Hearing about all the Ivy league educated people we use to know in New York City I wondered how I missed schooling my x-husband on class awareness. I wished I’d known more about class during my time in NYC to speak up about it like I did feminism. I wish I’d spoken up during this talk too. Having a conversation with Rosalind about class or at least calling Rosalind on her classism might had deepened our understanding about class differences. I only processed this following the next several weeks after this interview. I thought about class a lot and my time in NYC and wondered how I can fit it into my memoir.
I knew I didn’t fit into my husband’s world when we lived together in NYC; I’ve been working on writing about this in my memoir. During my time in NYC as a working-class woman, not a college student like the people my x-husband (then my live in boyfriend) was reinforced in this meeting. Back then I delt with it by never saying much about my Dad being a sergeant in the military, or that I barely graduated from high school. Like this interview I was mostly silently about all that.

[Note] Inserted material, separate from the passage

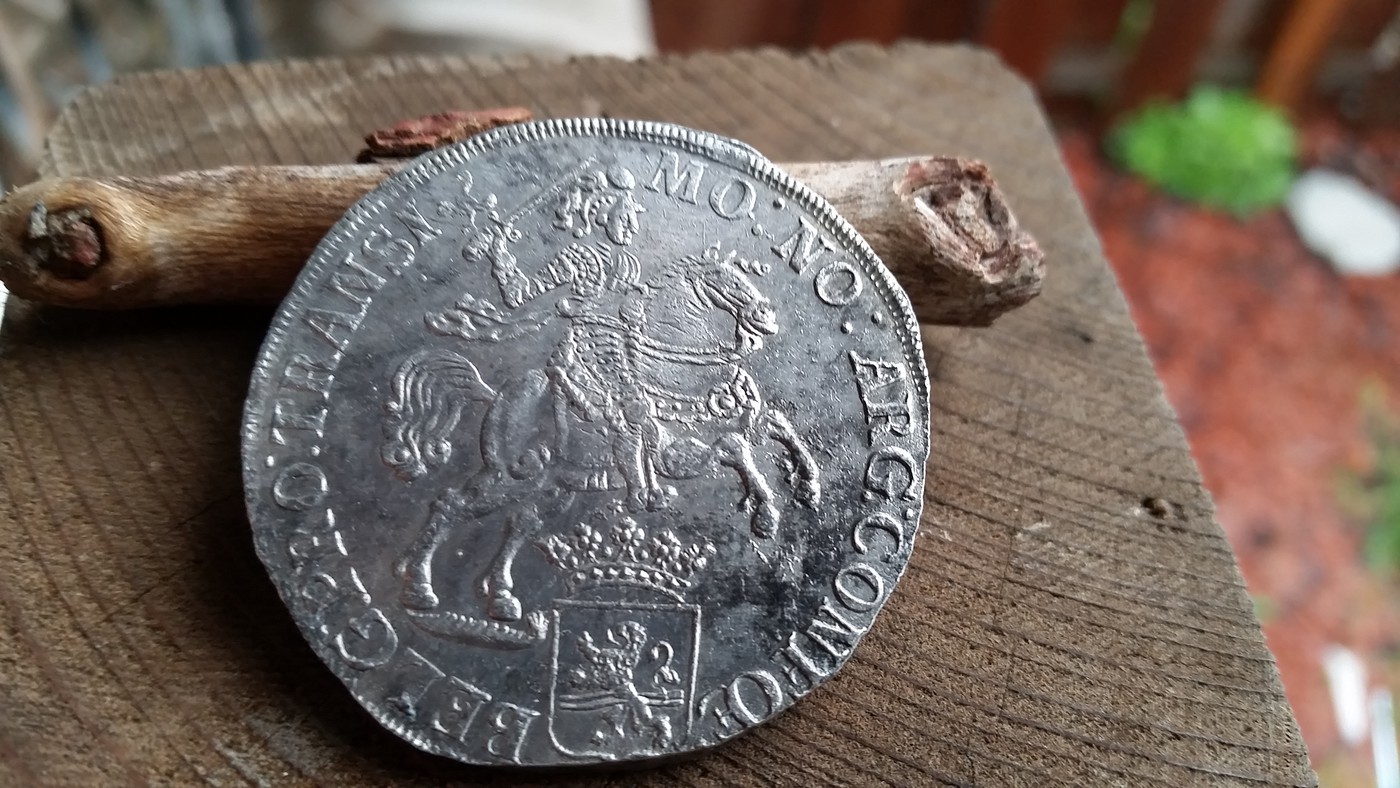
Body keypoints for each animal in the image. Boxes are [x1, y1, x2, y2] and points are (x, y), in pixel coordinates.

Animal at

During our conversation I thought maybe being an observer in NYC in my twenties was a consequence of being far away from the military world I grew up in. But my military-brat background did give me the knowledge of how to move between groups observing and mimicking just enough to not look like an outsider. This saved me even though I was a drop out in the world but a drop-in at Columbia University in a sea of college students who had a bright future. I wanted so much to be a part of that.
It seems my x-husband and I still have the values we built together in NYC. This became apparent when we talked about imperialism. We shared about how we talk to our peers about it and we both said at the same time “They just don’t understand what imperialism is.” I’m glad that he is still an activist and I am too. We do organize around different issues though, He around environmental issues as an environmental lawyer and me a queer activist as a Lesbian Feminist.